Documento de origem ▸
Apresentamos abaixo
um trecho do manuscrito 1 da Irmã Maria Lataste redigido por
obediência a seu diretor de consciência durante dois anos.
Um dia me falou assim
o Salvador Jesus: “Minha filha, a vida do homem sobre a terra é uma luta. A
vida é uma peregrinação, o mundo um lugar de exílio, o corpo uma prisão, cada
momento uma luta do homem contra si mesmo. É por isto que, segundo minha
palavra, o reino do Céu sofre violência. Vós nunca considerastes atentamente a
vida do homem: ela está sujeita a contínuas mudanças. Às vezes ele caminha com
força e coragem para o seu fim e às vezes com fraqueza e moleza. Hoje ele está
cheio de ardor, amanhã, sem movimento. Por vezes ele se eleva e parece penetrar
os céus pela sublimidade e grandeza das aspirações de sua alma; alguns
instantes após ele desce ao terra a terra. Vede o, sua face irradia alegria;
vede o novamente, seu rosto está obscurecido pela perturbação e o
aborrecimento. Eis o que o Profeta rei descreve em seus salmos, e suas palavras
estão repletas de verdade.
“Estes diversos
estados da alma não dependem sempre dela mesma, agindo assim Deus a põe à
prova. Nem sempre Deus sustenta igualmente as almas, às vezes Ele parece se
retirar com suas graças, suas consolações, sua força, seu apoio; Ele abandona
as amas a si mesmas, para que elas sintam melhor sua miséria e seu nada, para
as fazer lutar, para as exercitar no combate, para lhes provar quanto são
impotentes sem Ele e por esta forma, aumentar seus méritos.
“Deus age assim para
fazer compreender às almas, mesmo as mais perfeitas e as mais santas, que a
perfeição absoluta não está na terra, que não há nada de estável aqui embaixo e
que é preciso combater sempre. Deus age assim para mostrar às almas que a vida
sobre a terra se assemelha à vida de uma criança que tem sempre necessidade de
seu pai e de sua mãe enquanto ela for criança, e que a verdadeira virilidade
não é possível senão no céu.
“Deus age assim afim
de que a alma, opressa sob o peso de seu corpo, se desprenda o mais possível
deste companheiro de viagem para não se apegar senão a Deus. Deus age assim
afim de que, nos momentos de secura, de aridez ou de frieza, a alma se volte
para Ele, suplicando Lhe fazer cair sobre ela um orvalho cheio de frescor e de
fecundidade e de a reaquecer pelos ardores de seu amor.

Tarefa a realizar ▸ Segundo o trecho, onde é possível a verdadeira virilidade?

Registros do conjunto de dados ▸
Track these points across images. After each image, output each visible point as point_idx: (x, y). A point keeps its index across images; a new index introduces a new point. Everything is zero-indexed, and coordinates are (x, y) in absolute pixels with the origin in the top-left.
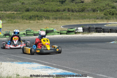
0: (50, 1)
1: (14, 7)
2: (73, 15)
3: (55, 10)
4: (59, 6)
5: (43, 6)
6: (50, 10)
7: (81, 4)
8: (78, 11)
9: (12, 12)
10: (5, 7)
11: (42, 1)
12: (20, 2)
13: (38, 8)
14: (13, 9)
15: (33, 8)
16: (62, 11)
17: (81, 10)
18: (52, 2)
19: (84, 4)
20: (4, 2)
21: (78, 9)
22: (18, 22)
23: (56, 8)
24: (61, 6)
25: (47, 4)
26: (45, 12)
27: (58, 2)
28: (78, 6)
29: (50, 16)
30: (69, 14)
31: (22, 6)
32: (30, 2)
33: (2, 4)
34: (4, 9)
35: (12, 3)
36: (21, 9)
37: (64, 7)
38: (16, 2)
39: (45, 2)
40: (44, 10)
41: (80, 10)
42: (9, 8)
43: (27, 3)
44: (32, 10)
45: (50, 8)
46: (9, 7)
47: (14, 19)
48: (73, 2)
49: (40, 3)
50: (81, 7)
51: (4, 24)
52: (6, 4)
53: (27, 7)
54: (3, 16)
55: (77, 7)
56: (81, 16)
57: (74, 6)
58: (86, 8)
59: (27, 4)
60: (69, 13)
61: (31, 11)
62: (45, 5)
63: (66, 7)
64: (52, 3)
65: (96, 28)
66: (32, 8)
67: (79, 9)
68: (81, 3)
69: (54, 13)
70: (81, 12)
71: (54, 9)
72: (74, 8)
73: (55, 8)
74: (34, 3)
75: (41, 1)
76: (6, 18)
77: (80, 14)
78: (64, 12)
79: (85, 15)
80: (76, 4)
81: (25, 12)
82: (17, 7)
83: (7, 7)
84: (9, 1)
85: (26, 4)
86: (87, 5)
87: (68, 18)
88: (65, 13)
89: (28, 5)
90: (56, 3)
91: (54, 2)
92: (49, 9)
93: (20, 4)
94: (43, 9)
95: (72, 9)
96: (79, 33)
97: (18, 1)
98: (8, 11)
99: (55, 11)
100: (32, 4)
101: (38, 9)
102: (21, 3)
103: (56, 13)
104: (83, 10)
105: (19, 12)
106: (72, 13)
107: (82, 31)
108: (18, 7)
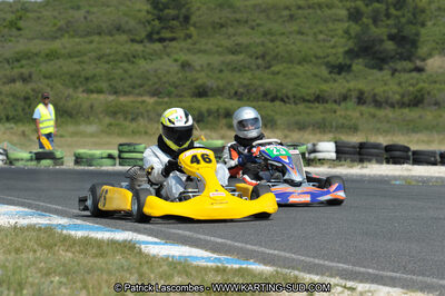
0: (291, 62)
1: (148, 80)
2: (374, 116)
3: (308, 98)
4: (326, 81)
5: (261, 79)
6: (290, 94)
7: (412, 78)
8: (398, 103)
9: (140, 99)
10: (114, 79)
11: (260, 61)
12: (176, 60)
13: (245, 86)
14: (146, 87)
15: (221, 84)
16: (335, 102)
17: (411, 101)
18: (299, 63)
19: (424, 76)
20: (112, 58)
21: (397, 97)
22: (146, 133)
23: (314, 88)
24: (335, 81)
25: (278, 73)
26: (268, 104)
27: (323, 67)
28: (399, 84)
29: (277, 117)
30: (362, 114)
31: (180, 75)
32: (216, 60)
33: (107, 66)
34: (110, 85)
35: (142, 63)
36: (176, 87)
37: (344, 87)
38: (161, 58)
39: (273, 62)
40: (266, 95)
41: (406, 99)
42: (130, 81)
43: (202, 66)
44: (220, 92)
45: (288, 87)
46: (131, 77)
47: (133, 119)
48: (381, 69)
49: (254, 67)
50: (411, 88)
51: (92, 135)
52: (121, 68)
53: (200, 82)
54: (92, 107)
55: (396, 88)
56: (404, 120)
57: (385, 84)
58: (429, 93)
59: (202, 71)
60: (363, 108)
61: (213, 96)
62: (271, 76)
63: (352, 85)
64: (299, 67)
65: (388, 149)
66: (218, 87)
67: (403, 96)
68: (411, 71)
69: (301, 107)
70: (409, 106)
71: (304, 92)
72: (384, 92)
73: (309, 88)
74: (228, 64)
75: (257, 58)
76: (101, 116)
77: (402, 114)
78: (343, 105)
79: (420, 117)
80: (393, 74)
81: (189, 99)
82: (160, 78)
83: (122, 79)
84: (134, 57)
85: (198, 68)
86: (435, 82)
87: (350, 128)
88: (347, 109)
89: (203, 74)
90: (316, 71)
91: (306, 66)
92: (284, 91)
93: (175, 68)
94: (261, 91)
95: (375, 95)
96: (322, 161)
97: (168, 55)
98: (126, 93)
99: (309, 101)
100: (221, 71)
101: (241, 90)
102: (179, 63)
103: (311, 108)
104: (416, 101)
105: (166, 99)
106: (372, 110)
107: (334, 155)
108: (164, 80)
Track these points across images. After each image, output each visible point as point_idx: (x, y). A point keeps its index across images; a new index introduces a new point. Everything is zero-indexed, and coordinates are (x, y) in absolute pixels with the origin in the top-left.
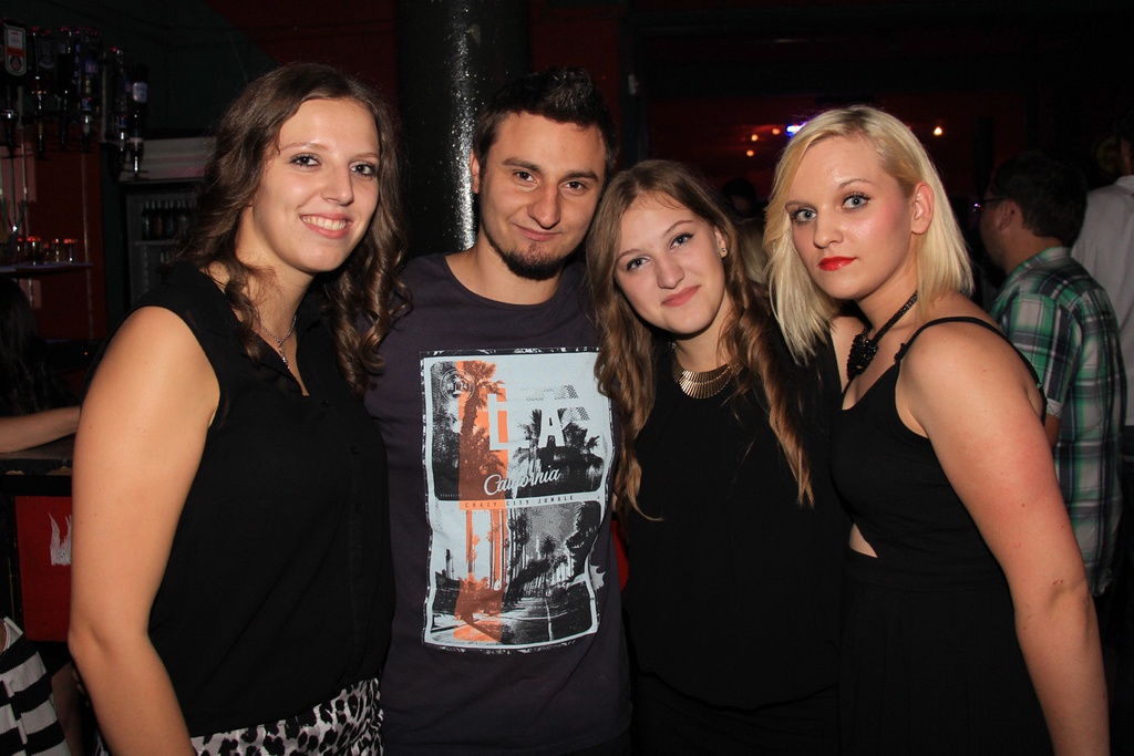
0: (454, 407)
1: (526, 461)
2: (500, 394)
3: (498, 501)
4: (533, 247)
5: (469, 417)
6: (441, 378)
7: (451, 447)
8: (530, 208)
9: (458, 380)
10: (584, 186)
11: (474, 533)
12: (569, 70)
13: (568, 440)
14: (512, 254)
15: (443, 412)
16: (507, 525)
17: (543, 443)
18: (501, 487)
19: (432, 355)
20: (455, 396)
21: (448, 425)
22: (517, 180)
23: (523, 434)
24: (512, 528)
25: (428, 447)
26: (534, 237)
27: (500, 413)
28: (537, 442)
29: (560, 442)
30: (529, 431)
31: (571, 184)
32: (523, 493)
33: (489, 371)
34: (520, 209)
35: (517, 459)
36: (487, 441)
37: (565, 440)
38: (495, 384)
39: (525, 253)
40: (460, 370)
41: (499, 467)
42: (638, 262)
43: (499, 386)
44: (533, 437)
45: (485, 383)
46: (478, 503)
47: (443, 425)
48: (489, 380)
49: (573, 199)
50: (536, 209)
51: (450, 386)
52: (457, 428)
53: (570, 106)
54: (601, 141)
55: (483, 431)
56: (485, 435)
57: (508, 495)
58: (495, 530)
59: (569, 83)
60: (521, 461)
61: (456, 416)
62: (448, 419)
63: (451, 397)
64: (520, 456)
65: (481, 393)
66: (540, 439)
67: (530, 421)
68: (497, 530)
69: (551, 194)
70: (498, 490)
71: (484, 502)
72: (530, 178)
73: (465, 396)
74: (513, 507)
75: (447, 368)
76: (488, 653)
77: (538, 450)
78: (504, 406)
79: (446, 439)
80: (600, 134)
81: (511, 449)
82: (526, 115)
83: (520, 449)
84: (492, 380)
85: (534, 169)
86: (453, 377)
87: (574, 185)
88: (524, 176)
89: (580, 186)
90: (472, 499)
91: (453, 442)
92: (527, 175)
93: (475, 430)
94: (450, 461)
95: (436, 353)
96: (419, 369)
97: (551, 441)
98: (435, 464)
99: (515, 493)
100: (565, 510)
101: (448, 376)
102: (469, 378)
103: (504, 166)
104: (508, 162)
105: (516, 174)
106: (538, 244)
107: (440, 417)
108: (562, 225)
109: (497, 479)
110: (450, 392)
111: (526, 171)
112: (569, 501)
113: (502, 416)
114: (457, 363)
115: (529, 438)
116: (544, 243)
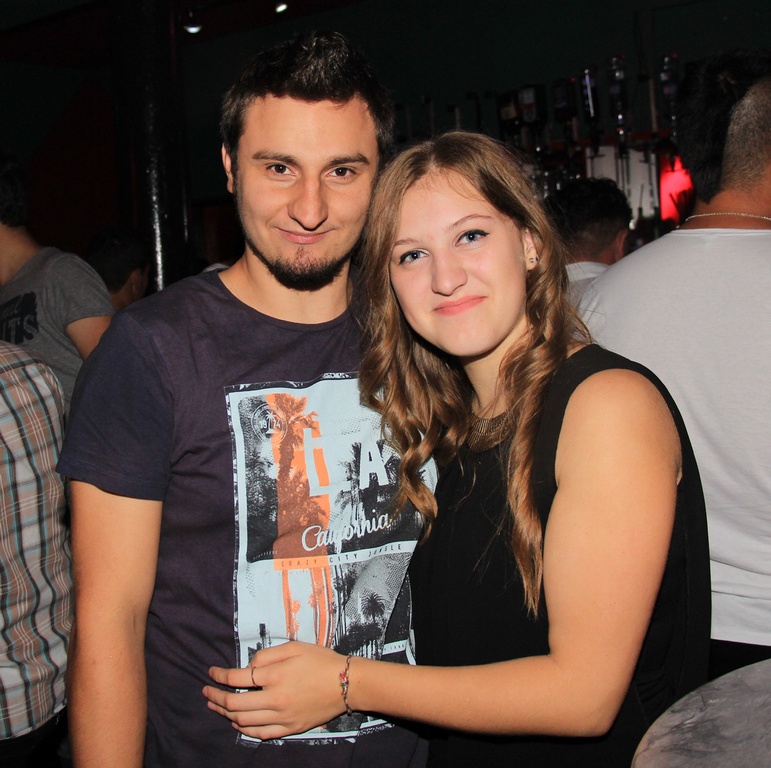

Resposta ao problema ▸ Somente no céu.